I was cleaning out my desk at work, taking down calendars and putting away toys and decorations just to remind myself that I won't be here forever. As I was cleaning, I found a stack of tiny slips of paper that I completely forgot about. Wishes.
A few months ago, I found that my doodles that I shoved underneath my in-tray came true or began to come true. So it became a sort of wishing well for me.
After a while I forgot about the things. But looking at the wishes today, I see that a lot of them came true. If they were huge wishes, I've at least been given the means to make them come true in a very solid way.
There were a couple that absolutely didn't come true. I threw those in the recycling bin last so i can figure out why. One of the wishes was to understand why the hell I am in San Diego if I hate it here so much. Why do I have to be stuck? The other one was wishing to be back together with my ex. And another one was to be okay with my friend who I cut out of my life at the same time as my ex. Eh. The last one that was a choice I made after years of thought, and my reasons for doing so, outweighed me being okay with her, so I'm sticking with it.
I'm guessing that me being here in SD still is about me taking action and not thinking so much that it leads to inaction. Everything is happening that way now.
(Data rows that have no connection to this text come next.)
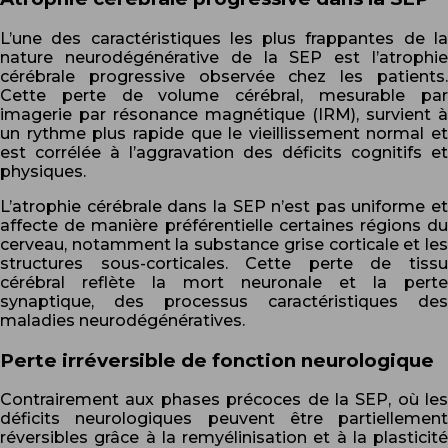
L’une des caractéristiques les plus frappantes de la
nature neurodégénérative de la SEP est l’atrophie
cérébrale progressive observée chez les patients.
Cette perte de volume cérébral, mesurable par
imagerie par résonance magnétique (IRM), survient à
un rythme plus rapide que le vieillissement normal et
est corrélée à l’aggravation des déficits cognitifs et
physiques.
L’atrophie cérébrale dans la SEP n’est pas uniforme et
affecte de manière préférentielle certaines régions du
cerveau, notamment la substance grise corticale et les
structures sous-corticales. Cette perte de tissu
cérébral reflète la mort neuronale et la perte
synaptique, des processus caractéristiques des
maladies neurodégénératives.
Perte irréversible de fonction neurologique
Contrairement aux phases précoces de la SEP, où les
déficits neurologiques peuvent être partiellement
réversibles grâce à la remyélinisation et à la plasticité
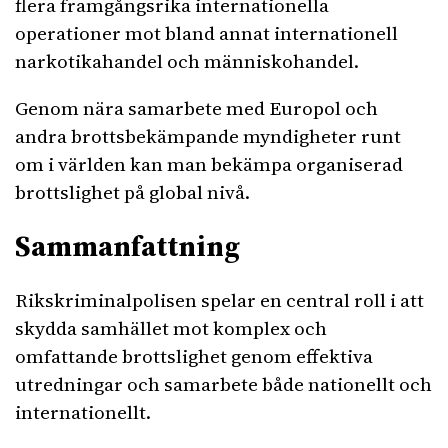
flera framgångsrika internationella
operationer mot bland annat internationell
narkotikahandel och människohandel.
Genom nära samarbete med Europol och
andra brottsbekämpande myndigheter runt
om i världen kan man bekämpa organiserad
brottslighet på global nivå.
Sammanfattning
Rikskriminalpolisen spelar en central roll i att
skydda samhället mot komplex och
omfattande brottslighet genom effektiva
utredningar och samarbete både nationellt och
internationellt.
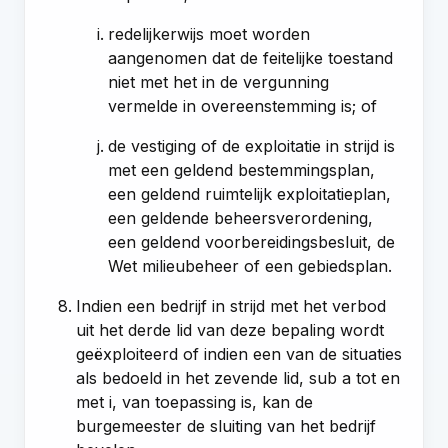
redelijkerwijs moet worden
aangenomen dat de feitelijke toestand
niet met het in de vergunning
vermelde in overeenstemming is; of
de vestiging of de exploitatie in strijd is
met een geldend bestemmingsplan,
een geldend ruimtelijk exploitatieplan,
een geldende beheersverordening,
een geldend voorbereidingsbesluit, de
Wet milieubeheer of een gebiedsplan.
Indien een bedrijf in strijd met het verbod
uit het derde lid van deze bepaling wordt
geëxploiteerd of indien een van de situaties
als bedoeld in het zevende lid, sub a tot en
met i, van toepassing is, kan de
burgemeester de sluiting van het bedrijf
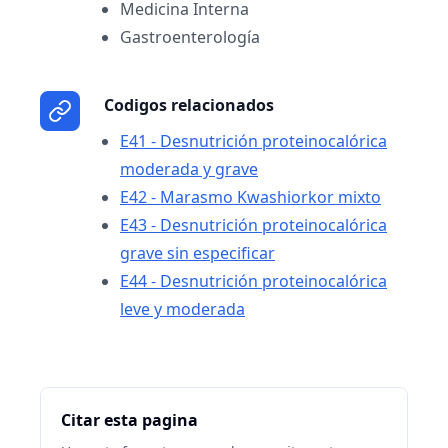
Medicina Interna
Gastroenterología
Codigos relacionados
E41 - Desnutrición proteinocalórica
moderada y grave
E42 - Marasmo Kwashiorkor mixto
E43 - Desnutrición proteinocalórica
grave sin especificar
E44 - Desnutrición proteinocalórica
leve y moderada
Citar esta pagina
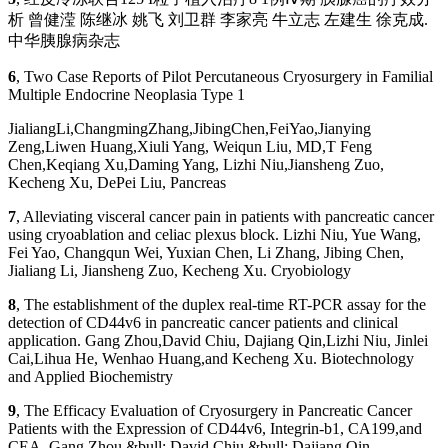
析 曾健滢 陈继冰 姚飞 刘卫群 李家亮 牛立志 左建生 徐克成.
中华胰腺病杂志
6
, Two Case Reports of Pilot Percutaneous Cryosurgery in Familial
Multiple Endocrine Neoplasia Type 1
JialiangLi,ChangmingZhang,JibingChen,FeiYao,Jianying
Zeng,Liwen Huang,Xiuli Yang, Weiqun Liu, MD,T Feng
Chen,Keqiang Xu,Daming Yang, Lizhi Niu,Jiansheng Zuo,
Kecheng Xu, DePei Liu, Pancreas
7
, Alleviating visceral cancer pain in patients with pancreatic cancer
using cryoablation and celiac plexus block. Lizhi Niu, Yue Wang,
Fei Yao, Changqun Wei, Yuxian Chen, Li Zhang, Jibing Chen,
Jialiang Li, Jiansheng Zuo, Kecheng Xu. Cryobiology
8
, The establishment of the duplex real-time RT-PCR assay for the
detection of CD44v6 in pancreatic cancer patients and clinical
application. Gang Zhou,David Chiu, Dajiang Qin,Lizhi Niu, Jinlei
Cai,Lihua He, Wenhao Huang,and Kecheng Xu. Biotechnology
and Applied Biochemistry
9
, The Efficacy Evaluation of Cryosurgery in Pancreatic Cancer
Patients with the Expression of CD44v6, Integrin-b1, CA199,and
CEA. Gang Zhou &bull; David Chiu &bull; Dajiang Qin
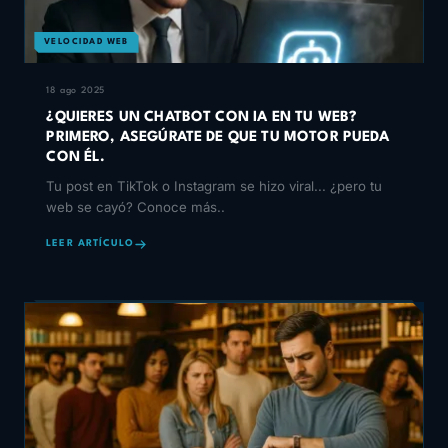
VELOCIDAD WEB
18 ago 2025
¿QUIERES UN CHATBOT CON IA EN TU WEB?
PRIMERO, ASEGÚRATE DE QUE TU MOTOR PUEDA
CON ÉL.
Tu post en TikTok o Instagram se hizo viral... ¿pero tu
web se cayó? Conoce más..
LEER ARTÍCULO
People are just fucking nagging me about my life and how I choose to abstain from pretty much everything…I'm fine with observing, I don't need to participate. What has participation gotten me? Yes. Into this fine mess you see before you.
But I suppose, the message is for me to participate, despite the fact that it often infuriates me. How about this…participating in what I choose to participate in…that sounds reasonable. I have to say that in general the people I am coming into contact with now, they are about DOing. Not analyzing or observing or theorizing. They don't get my mental/emotional BS. And admittedly, a lot of it is BS.